## Dokumenttext
══════════

Um seine Chancen im Titelkampf zu wahren, muss Alonso den Abstand im Zeitfahren in Grenzen halten, im Rennen ist Ferrari deutlich konkurrenzfähiger. Aus diesem Grund werden derzeit in Maranello Nachtschichten eingelegt, um die angekündigten Updates zum Laufen zu bringen. Luca di Montezemolo stellte aber bereits klar, dass für ihn nicht gut gemeinte Willenserklärungen, sondern Ergebnisse zählen. "Wir haben zehn entscheidende Tage vor uns. Worte zählen nicht", sagte der Ferrari-Präsident nach dem Rennen in Abu Dhabi. "Es liegt an uns, jeden einzelnen Stein umzudrehen."

Lässt Vettel auch in Austin die Korken knallen?, Foto: Red Bull
Lässt Vettel auch in Austin die Korken knallen?, Foto: Red Bull

Die Frage ist allerdings, ob es mit bedingungslosem Einsatz getan ist. Wer Red Bull kennt, weiß, dass sich die Technik-Truppe um Design-Chef Adrian Newey keinesfalls auf ihren Lorbeeren ausruht. Das Team von Dietrich Mateschitz hat ebenfalls einige Updates in der Pipeline, mit denen der Vorsprung auf den Konkurrent in rot verteidigt werden soll. Die Vorzeichen sind jedenfalls günstig: Nicht nur der Technik-Vorteil, auch das Profil der Strecke in Austin spielt Red Bull in die Karten. Mit seinen schnellen Kurven ist der Circuit of The Americas wie gemacht für den RB8.

══════════

## Arbeitsauftrag
Setze den Text über den Titelkampf zwischen Ferrari und Red Bull vor dem Rennen in Austin im Anschluss an seinen letzten Satz fort.

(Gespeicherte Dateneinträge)
══════════

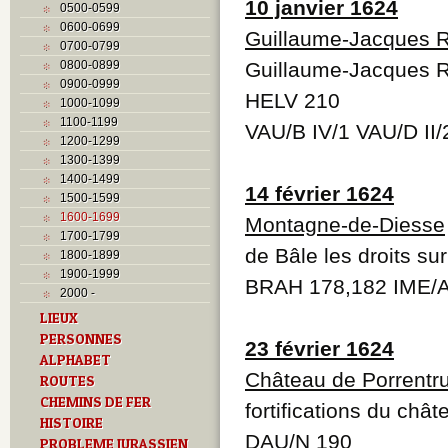
10 janvier 1624
0500-0599
0600-0699
Guillaume-Jacques R
0700-0799
0800-0899
Guillaume-Jacques R
0900-0999
HELV 210
1000-1099
1100-1199
VAU/B IV/1 VAU/D II/
1200-1299
1300-1399
1400-1499
14 février 1624
1500-1599
1600-1699
Montagne-de-Diesse
1700-1799
de Bâle les droits s
1800-1899
1900-1999
BRAH 178,182 IME/
2000 -
LIEUX
PERSONNES
23 février 1624
ALPHABET
Château de Porrentr
ROUTES
CHEMINS DE FER
fortifications du châ
HISTOIRE
DAU/N 190
PROBLEME JURASSIEN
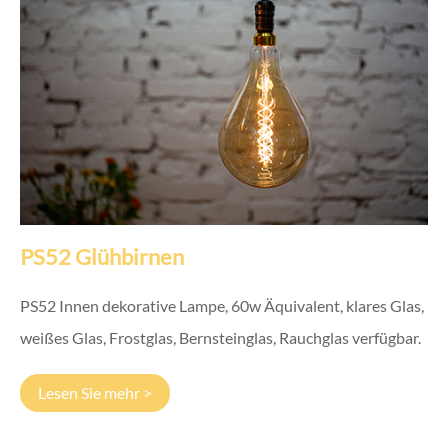
PS52 Glühbirnen
PS52 Innen dekorative Lampe, 60w Äquivalent, klares Glas,
weißes Glas, Frostglas, Bernsteinglas, Rauchglas verfügbar.
Lesen Sie mehr >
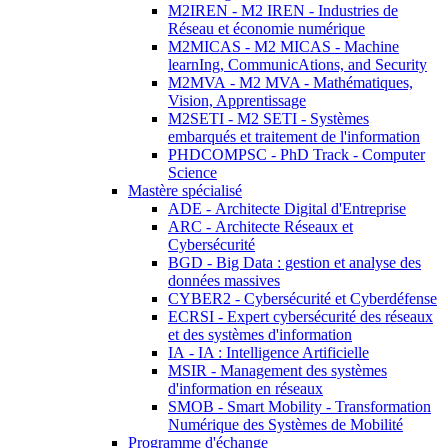
M2IREN - M2 IREN - Industries de
Réseau et économie numérique
M2MICAS - M2 MICAS - Machine
learnIng, CommunicAtions, and Security
M2MVA - M2 MVA - Mathématiques,
Vision, Apprentissage
M2SETI - M2 SETI - Systèmes
embarqués et traitement de l'information
PHDCOMPSC - PhD Track - Computer
Science
Mastère spécialisé
ADE - Architecte Digital d'Entreprise
ARC - Architecte Réseaux et
Cybersécurité
BGD - Big Data : gestion et analyse des
données massives
CYBER2 - Cybersécurité et Cyberdéfense
ECRSI - Expert cybersécurité des réseaux
et des systèmes d'information
IA - IA : Intelligence Artificielle
MSIR - Management des systèmes
d'information en réseaux
SMOB - Smart Mobility - Transformation
Numérique des Systèmes de Mobilité
Programme d'échange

══════════

## Schriftliche Antwort
Dämpfer in Abu Dhabi

Es wäre aber sicherlich ein Fehler, den US Grand Prix vollkommen sorglos anzugehen. Dass Vettels Mission Hattrick weiterhin an einem seidenen Faden hängt, bewies das Rennen in Abu Dhabi. Die Rückversetzung auf den letzten Startplatz wegen unzureichender Spritmenge nach dem Qualifying muss sich Red Bull ankreiden. Eines Weltmeisters würdig war allerdings die Reaktion, die das Team nach dem Quali-Debakel zeigte. Anstatt in Panik zu verfallen, wurde die Situation kühl und vor allem richtig analysiert. Die Strategie, aus der Boxengasse zu starten, um Veränderungen am Fahrzeug vorzunehmen, entpuppte sich als Volltreffer. Dank seiner furiosen Aufholjagd büßte Vettel gerade einmal drei Punkte auf Alonso ein.

Und so hat der Red-Bull-Star bereits in Austin die Chance, seinen dritten WM-Sieg unter Dach und Fach zu bringen - in seinem 100. Formel-1-Rennen. Soweit will der Titelverteidiger allerdings noch nicht denken. Die Formel 1 sei dermaßen unberechenbar, dass die WM erst entschieden sei, wenn die letzte Runde gefahren ist. "War man vor ein paar Jahren zehn Runden vor Schluss in Führung, dann konnte man sich des Sieges ziemlich sicher sein. Heute kann bis zur Zielflagge alles passieren. Die Reifen halten das Ergebnis bis zu den letzten Metern offen. Wenn man auf der Jagd ist, kann man noch etwas ausrichten - und wenn man in Führung liegt, kann man noch verlieren", erklärte er.

McLaren hat seinerseits bereits alle Chancen verloren, die Saison mit einem Titel abzuschließen. Dafür könnte das Team aus Woking bei einem der nächsten beiden Rennen das Zünglein an der Waage sein, wenn es um die Vergabe des Fahrertitels geht. Über die gesamte Saison gesehen, waren die Chrompfeile im Qualifying ähnlich stark einzuschätzen wie Red Bull - und deutlich schneller als Ferrari. Katapultieren sich Lewis Hamilton und Jenson Button in Austin in die erste Startreihe und verhindern so einen Start-Ziel-Sieg des Red-Bull-Duos? Oder platzieren sich die McLaren-Fahrer zwischen den beiden Titelkonkurrenten und halten Alonso im Rennen auf?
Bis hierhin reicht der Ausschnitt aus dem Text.